FRAGMENTO SELECCIONADO:
++++++++++
Y también habla de las Misioneras, esas mujeres abnegadas que, al contrario, se desprenden de todo, renuncian a su bienestar material entregando su tiempo a los demás, a los que padecen el hambre y la incultura, a los que sufren la enfermedad y el abandono de una sociedad que no tiene sitio ni para los sanos.
Una leprosería, la de Ambatoabo, en Farafangana, es uno de los mejores ejemplos de esta labor tan excelsa, que solo ellas con su amor al prójimo saben hacer.
Cierto es, que a cambio de nada, también les enseñan y les piden rezar a su Dios y a su Virgen y al Niño, pero no es necesario creer en nada del más allá para sentir esa admiración profunda, que tanto más se incrementa cuanto más se conoce su labor y se convive con ellas unos días en la Misión.
++++++++++
DATOS:
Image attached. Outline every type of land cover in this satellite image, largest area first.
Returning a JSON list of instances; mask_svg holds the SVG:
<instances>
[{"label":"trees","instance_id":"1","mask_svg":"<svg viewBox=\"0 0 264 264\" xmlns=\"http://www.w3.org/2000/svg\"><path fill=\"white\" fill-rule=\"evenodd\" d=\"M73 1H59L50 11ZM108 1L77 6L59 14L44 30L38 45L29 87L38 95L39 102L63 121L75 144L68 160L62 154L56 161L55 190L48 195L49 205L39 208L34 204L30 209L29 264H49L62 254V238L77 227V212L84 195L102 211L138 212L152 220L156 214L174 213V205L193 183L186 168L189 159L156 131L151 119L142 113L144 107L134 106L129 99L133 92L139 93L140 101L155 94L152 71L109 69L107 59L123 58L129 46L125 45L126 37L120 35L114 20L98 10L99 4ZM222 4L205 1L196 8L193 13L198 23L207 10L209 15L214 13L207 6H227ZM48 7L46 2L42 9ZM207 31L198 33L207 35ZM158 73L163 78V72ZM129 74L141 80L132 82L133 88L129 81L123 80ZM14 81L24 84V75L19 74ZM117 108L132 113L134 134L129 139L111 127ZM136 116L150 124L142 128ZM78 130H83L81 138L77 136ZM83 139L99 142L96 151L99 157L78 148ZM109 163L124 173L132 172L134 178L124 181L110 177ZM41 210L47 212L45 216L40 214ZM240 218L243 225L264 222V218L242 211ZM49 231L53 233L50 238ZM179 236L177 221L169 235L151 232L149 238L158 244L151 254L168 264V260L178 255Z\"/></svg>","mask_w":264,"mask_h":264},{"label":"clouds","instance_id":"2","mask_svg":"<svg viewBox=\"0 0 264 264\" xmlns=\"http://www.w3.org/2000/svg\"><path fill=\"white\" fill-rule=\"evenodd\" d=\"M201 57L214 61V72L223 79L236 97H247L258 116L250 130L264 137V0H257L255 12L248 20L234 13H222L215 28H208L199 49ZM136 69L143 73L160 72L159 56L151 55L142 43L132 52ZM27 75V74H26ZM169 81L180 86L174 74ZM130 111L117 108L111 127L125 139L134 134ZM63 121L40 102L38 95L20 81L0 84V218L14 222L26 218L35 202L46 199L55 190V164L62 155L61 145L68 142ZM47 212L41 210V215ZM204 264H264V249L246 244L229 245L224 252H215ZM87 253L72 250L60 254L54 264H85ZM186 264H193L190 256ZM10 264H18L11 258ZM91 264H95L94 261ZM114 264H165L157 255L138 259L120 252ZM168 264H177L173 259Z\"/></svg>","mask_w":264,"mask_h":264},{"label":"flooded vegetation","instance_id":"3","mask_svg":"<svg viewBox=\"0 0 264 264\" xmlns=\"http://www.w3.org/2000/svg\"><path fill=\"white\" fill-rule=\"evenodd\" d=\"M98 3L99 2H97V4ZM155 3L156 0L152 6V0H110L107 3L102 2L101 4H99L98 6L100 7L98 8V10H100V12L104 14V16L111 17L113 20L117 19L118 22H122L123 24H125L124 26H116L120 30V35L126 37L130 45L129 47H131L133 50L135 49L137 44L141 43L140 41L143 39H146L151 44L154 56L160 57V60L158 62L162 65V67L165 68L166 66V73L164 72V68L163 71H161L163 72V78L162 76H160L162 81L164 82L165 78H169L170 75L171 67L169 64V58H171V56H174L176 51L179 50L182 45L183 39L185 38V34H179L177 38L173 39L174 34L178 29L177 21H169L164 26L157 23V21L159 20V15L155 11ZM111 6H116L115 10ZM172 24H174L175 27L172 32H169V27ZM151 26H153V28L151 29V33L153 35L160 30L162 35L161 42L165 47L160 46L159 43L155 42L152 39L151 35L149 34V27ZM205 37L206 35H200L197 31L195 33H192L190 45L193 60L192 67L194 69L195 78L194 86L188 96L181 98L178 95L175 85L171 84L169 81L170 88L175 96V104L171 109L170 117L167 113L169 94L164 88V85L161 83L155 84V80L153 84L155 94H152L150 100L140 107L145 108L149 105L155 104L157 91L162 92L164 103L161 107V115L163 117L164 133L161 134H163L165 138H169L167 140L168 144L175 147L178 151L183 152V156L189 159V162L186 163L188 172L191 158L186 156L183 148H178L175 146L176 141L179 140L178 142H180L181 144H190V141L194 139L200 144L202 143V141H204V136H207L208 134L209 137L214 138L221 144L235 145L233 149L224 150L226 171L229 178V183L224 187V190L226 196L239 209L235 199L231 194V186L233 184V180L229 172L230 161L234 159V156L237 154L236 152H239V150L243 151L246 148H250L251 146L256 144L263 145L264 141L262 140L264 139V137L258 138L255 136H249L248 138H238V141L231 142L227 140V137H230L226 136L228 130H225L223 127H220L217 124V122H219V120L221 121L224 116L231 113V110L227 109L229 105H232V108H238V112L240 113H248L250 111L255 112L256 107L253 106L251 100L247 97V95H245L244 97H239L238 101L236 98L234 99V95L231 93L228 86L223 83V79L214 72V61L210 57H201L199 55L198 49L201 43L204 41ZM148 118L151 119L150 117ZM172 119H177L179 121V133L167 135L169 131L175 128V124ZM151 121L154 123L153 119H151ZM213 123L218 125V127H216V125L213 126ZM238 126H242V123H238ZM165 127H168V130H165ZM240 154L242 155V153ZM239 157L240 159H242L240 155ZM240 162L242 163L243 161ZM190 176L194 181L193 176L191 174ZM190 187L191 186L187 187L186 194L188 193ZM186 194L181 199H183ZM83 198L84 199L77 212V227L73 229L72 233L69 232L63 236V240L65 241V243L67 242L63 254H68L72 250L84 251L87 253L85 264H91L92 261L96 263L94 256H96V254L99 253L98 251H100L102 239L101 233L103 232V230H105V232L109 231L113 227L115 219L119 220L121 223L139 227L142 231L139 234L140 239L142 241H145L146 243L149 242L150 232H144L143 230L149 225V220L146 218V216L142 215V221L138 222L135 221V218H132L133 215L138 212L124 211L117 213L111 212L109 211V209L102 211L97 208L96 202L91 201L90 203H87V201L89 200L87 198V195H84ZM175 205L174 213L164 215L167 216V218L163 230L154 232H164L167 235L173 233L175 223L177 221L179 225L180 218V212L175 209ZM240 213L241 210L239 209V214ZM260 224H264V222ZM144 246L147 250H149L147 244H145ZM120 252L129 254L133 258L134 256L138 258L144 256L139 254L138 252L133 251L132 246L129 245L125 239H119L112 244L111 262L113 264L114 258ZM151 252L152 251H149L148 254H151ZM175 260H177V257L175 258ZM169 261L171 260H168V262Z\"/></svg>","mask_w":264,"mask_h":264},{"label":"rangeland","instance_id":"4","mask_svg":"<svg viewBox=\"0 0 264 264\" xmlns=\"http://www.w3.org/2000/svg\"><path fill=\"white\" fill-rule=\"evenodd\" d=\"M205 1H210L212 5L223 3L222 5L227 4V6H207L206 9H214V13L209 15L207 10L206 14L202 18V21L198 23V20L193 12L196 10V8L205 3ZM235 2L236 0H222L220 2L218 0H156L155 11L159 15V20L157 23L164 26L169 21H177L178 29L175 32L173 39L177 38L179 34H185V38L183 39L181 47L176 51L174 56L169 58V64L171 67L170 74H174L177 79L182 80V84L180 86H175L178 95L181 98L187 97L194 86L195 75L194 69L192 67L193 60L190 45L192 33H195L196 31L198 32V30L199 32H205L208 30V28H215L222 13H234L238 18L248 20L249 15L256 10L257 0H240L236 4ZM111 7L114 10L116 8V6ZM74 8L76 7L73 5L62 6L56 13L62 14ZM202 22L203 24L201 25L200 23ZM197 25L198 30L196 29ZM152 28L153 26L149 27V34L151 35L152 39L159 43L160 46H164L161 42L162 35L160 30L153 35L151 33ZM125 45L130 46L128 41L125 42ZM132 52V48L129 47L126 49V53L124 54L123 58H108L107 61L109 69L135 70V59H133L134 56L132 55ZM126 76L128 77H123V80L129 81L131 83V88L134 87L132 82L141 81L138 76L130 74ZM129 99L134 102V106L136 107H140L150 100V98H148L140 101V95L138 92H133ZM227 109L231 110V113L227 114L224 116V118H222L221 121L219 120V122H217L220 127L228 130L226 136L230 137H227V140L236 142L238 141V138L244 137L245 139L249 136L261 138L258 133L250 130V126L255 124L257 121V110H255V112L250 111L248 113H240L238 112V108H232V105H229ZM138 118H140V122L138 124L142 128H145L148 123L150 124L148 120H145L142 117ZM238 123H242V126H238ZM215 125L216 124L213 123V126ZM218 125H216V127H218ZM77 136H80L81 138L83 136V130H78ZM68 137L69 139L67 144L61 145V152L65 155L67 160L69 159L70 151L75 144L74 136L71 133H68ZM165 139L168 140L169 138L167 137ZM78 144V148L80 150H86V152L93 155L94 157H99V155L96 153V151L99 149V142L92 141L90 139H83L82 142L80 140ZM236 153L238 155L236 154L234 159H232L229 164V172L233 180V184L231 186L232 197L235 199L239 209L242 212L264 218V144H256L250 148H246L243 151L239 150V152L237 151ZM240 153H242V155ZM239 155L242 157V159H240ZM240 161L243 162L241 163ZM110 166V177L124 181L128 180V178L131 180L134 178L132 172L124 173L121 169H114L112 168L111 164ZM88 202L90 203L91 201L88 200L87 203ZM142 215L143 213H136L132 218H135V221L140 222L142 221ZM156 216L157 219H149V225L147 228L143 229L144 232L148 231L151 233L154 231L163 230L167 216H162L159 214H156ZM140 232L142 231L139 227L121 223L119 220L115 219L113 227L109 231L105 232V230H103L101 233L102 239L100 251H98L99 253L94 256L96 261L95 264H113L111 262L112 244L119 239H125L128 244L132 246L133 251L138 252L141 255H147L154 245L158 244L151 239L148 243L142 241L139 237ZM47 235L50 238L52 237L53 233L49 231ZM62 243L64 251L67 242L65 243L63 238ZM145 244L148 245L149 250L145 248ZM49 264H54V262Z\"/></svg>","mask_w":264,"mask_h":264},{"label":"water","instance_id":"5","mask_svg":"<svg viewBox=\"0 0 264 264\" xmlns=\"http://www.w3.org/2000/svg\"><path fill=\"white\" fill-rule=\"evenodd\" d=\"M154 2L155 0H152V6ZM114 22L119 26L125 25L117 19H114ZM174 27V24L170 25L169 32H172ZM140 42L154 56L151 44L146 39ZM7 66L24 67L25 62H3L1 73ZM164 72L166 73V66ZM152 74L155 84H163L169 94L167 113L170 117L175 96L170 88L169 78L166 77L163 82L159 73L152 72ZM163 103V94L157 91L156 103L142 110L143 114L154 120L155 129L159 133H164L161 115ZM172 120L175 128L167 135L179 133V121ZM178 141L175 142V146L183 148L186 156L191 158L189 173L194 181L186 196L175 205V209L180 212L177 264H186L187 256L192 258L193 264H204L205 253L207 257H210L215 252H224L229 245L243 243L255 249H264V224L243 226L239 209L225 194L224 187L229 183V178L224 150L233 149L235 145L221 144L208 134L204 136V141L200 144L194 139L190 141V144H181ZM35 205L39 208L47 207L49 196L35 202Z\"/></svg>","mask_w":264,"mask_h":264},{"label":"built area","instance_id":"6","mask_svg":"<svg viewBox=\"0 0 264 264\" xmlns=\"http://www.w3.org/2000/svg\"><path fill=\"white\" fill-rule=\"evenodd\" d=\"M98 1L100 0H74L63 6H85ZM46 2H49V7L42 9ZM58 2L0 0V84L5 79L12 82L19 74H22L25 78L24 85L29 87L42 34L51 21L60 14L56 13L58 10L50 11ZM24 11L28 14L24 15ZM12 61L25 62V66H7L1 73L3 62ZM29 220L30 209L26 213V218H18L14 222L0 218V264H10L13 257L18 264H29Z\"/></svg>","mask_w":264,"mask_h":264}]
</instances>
++++++++++
ENCARGO: Prolonga el fragmento sobre las Misioneras a partir de su última oración. Las filas no tienen ninguna relación con el fragmento.

TU RESPUESTA:
Yo tuve la suerte de conocer todas estas vertientes de sus vidas: la de enseñar al que no sabe, la de acoger al desamparado, la de alimentar a los que no tienen que comer, la de curar a los enfermos, cuidarlos y, cuando menos, consolarlos, la de levantarse con la noche aun languideciendo y recibir al día con sus rezos y cánticos que son siempre de paz y amor, y, por si fuera poco, de gran belleza musical, llevando y contagiando ese estremecimiento al que las escucha, aunque no sepa lo que dicen.
Son himnos a la esperanza que llenan de fuerza el espíritu para hacer más. Así lo percibo cada vez que vuelven a mí
¿Por qué escribí esta novela?
Porque siento debilidad, rebelión y ternura, por lo que en ella recreo desde el punto de vista médico y humano
Porque tanto amo la vida y sufro por los que padecen una condición física o social injusta o indigna
Por los ratos en los que pude reflexionar, unas veces tecleando a la luz de una vela, otras, silenciosas, envuelto por un manto repleto de estrellas.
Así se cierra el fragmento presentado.